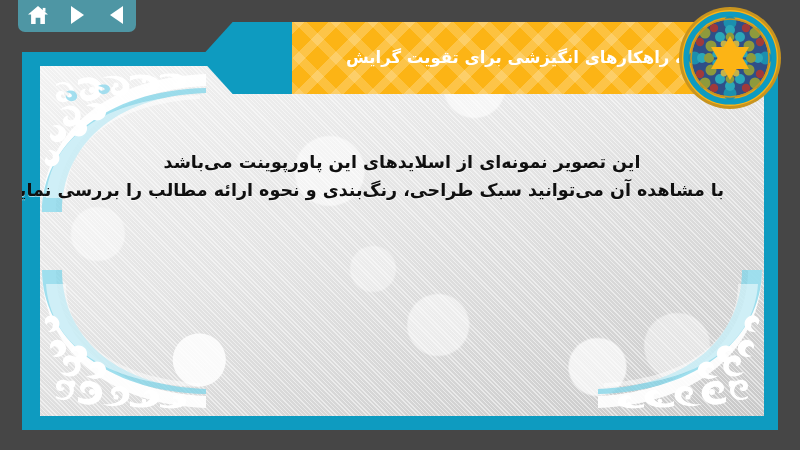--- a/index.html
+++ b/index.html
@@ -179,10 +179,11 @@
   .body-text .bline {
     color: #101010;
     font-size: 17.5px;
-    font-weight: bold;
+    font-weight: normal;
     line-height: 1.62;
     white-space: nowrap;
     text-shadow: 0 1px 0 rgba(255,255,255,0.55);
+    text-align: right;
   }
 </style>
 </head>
· · · · ·
■ TASK ITEM ■
In the listing above, find every line with the word "font" and copy it.

■ EXPECTED ANSWER ■
     font-size: 17.5px;
-    font-weight: bold;
+    font-weight: normal;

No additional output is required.